• Exercise instructions
Extract each line of the listing that contains the string "cups", matching uppercase and lowercase letters exactly.

• Records to process
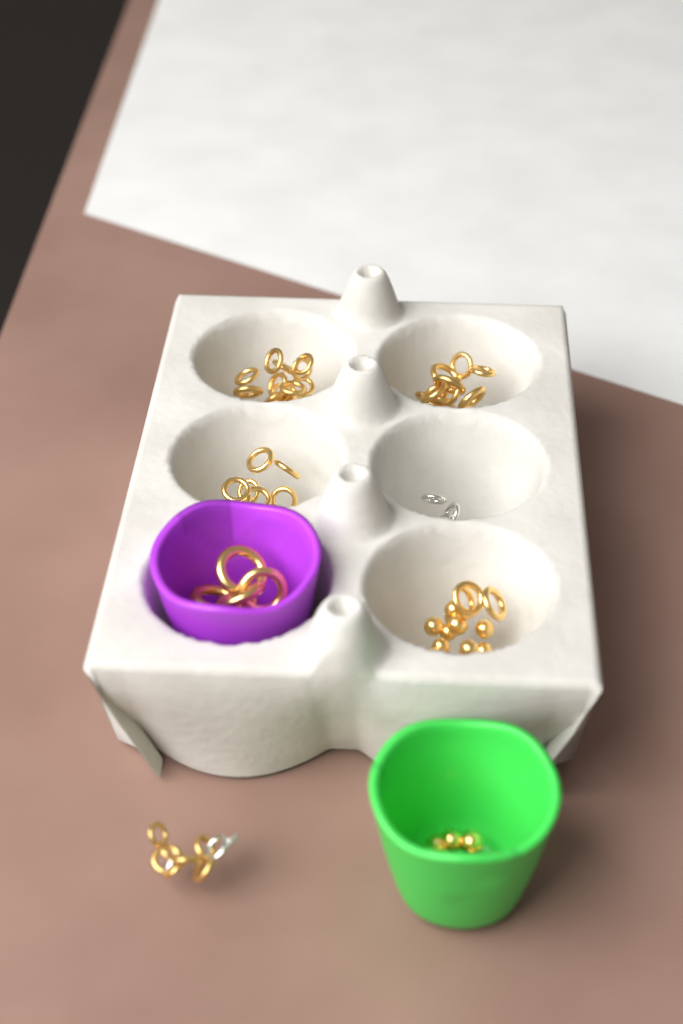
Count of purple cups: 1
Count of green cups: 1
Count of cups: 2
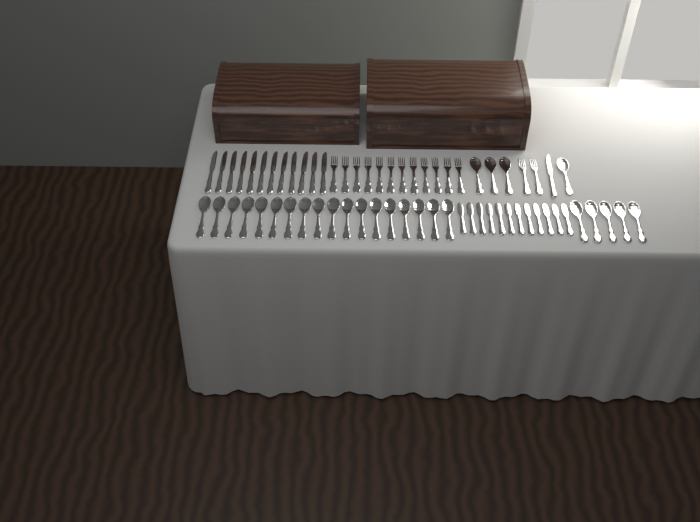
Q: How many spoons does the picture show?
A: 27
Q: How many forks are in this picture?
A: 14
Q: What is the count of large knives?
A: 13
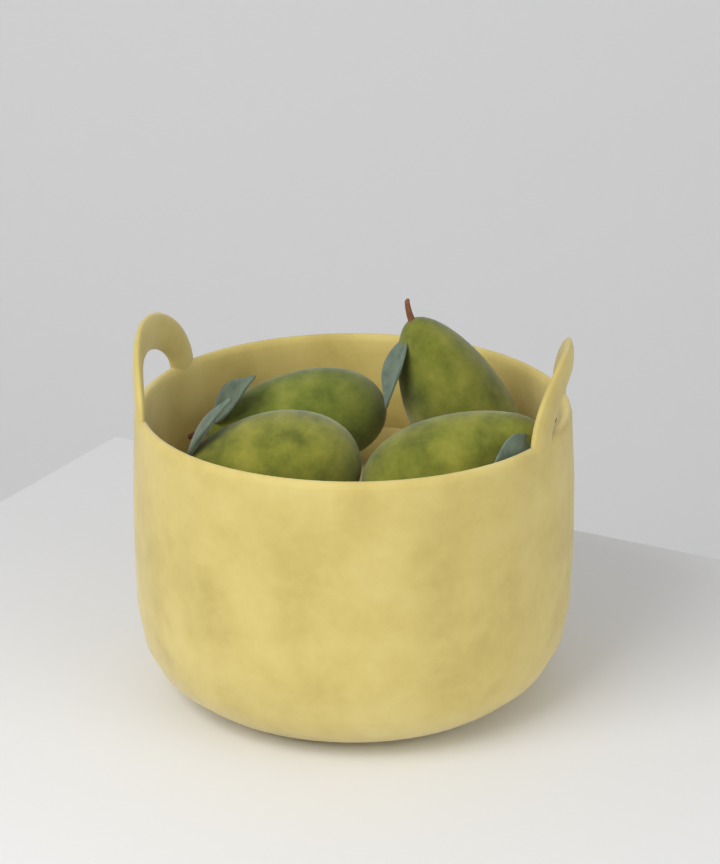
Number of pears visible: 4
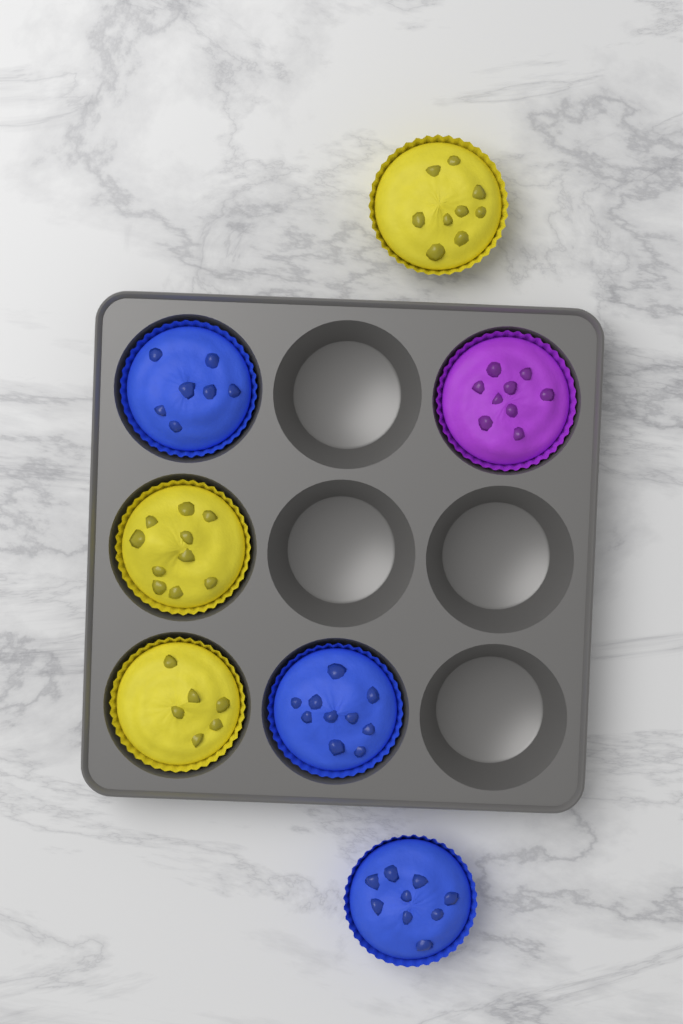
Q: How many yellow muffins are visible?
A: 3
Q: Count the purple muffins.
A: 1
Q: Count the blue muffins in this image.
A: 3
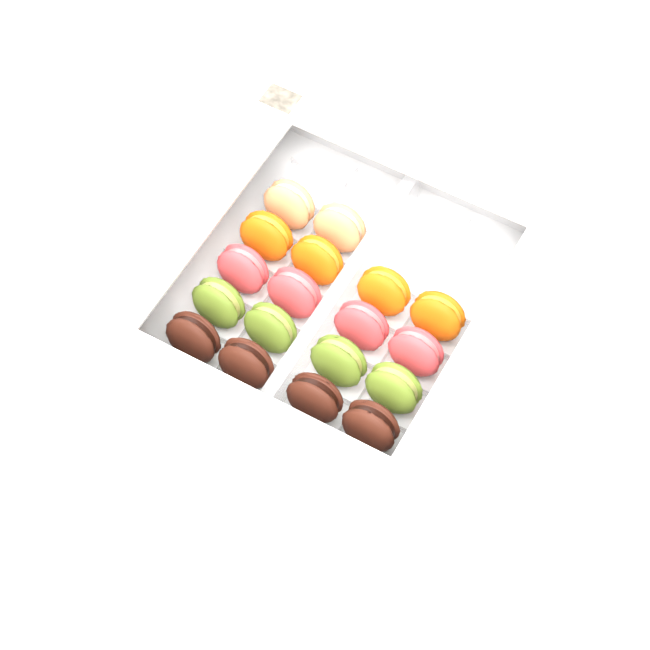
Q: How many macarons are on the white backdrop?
--
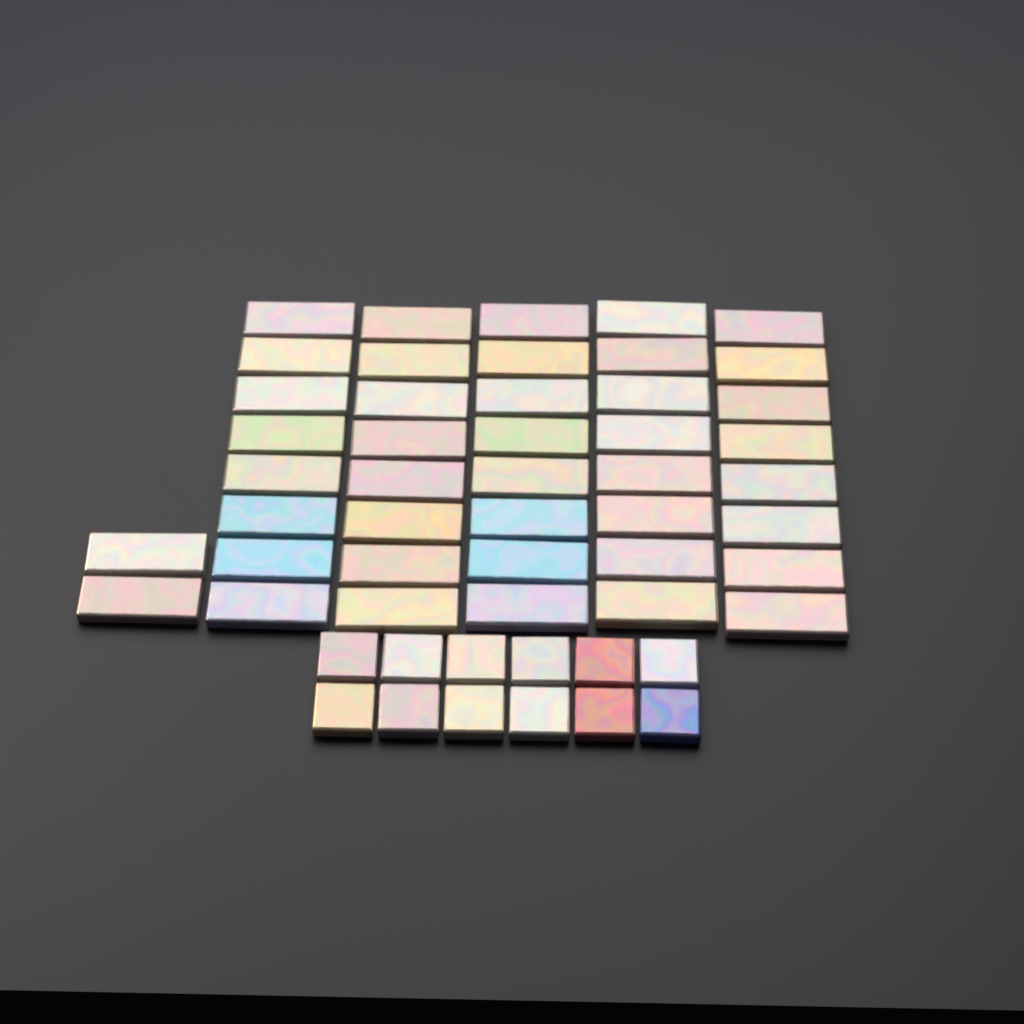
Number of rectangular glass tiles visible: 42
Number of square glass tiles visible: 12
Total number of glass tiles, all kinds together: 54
---
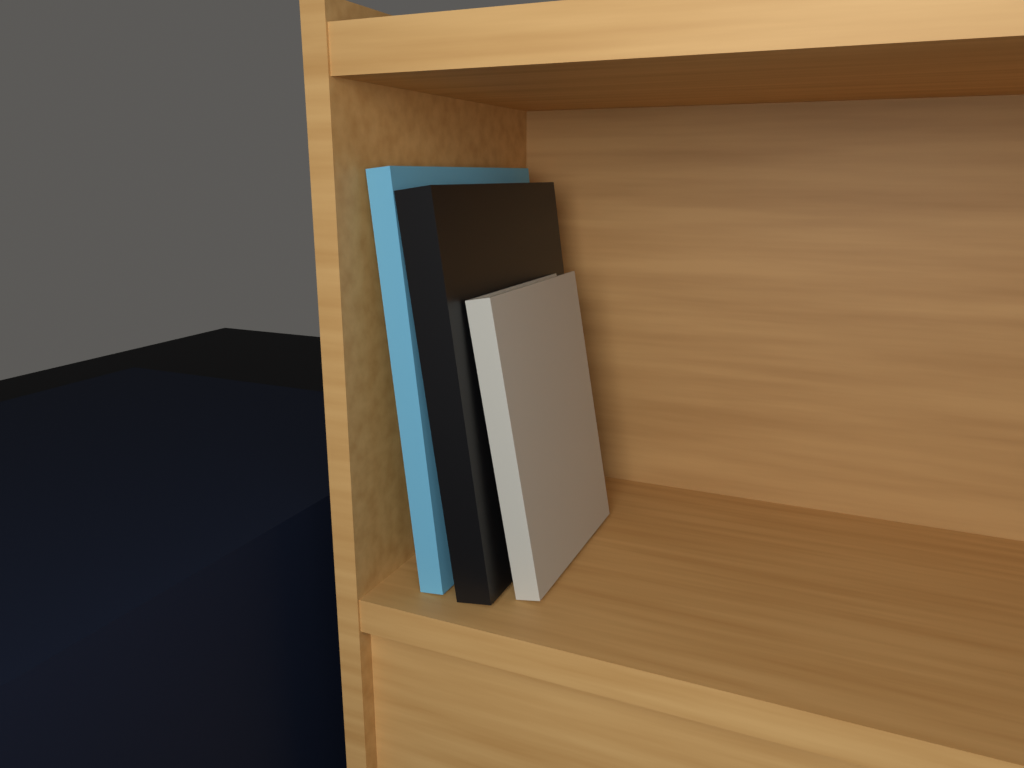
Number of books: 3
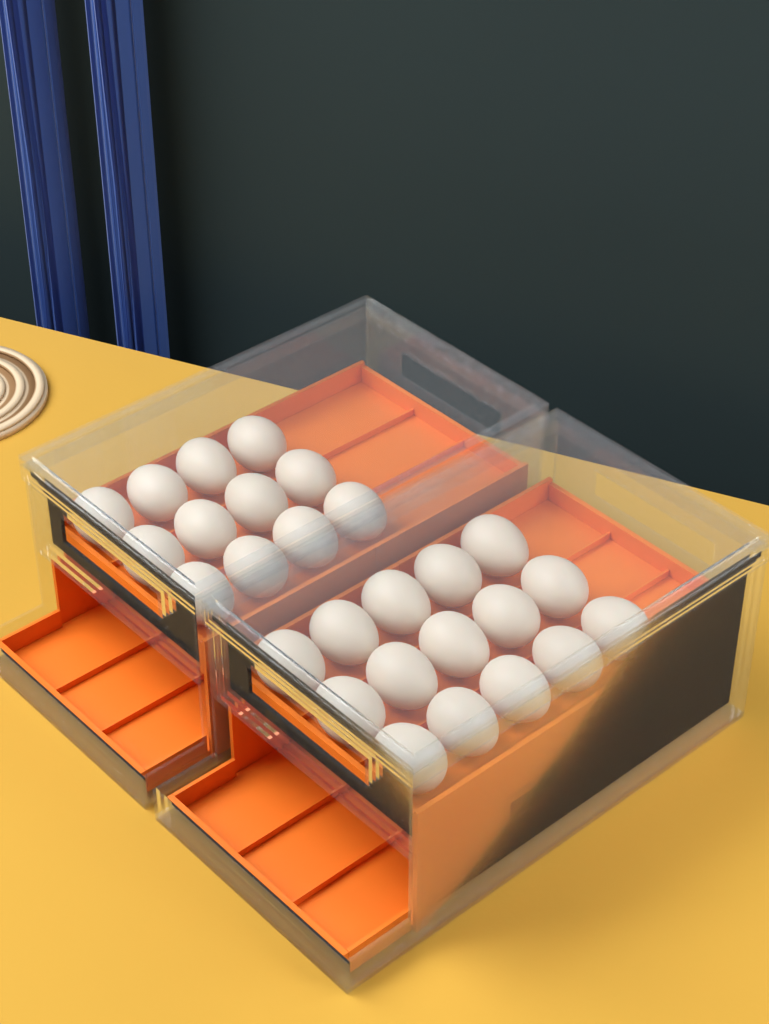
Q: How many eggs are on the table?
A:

• Exercise answer
Count of purple cups: 1
Count of green cups: 1
Count of cups: 2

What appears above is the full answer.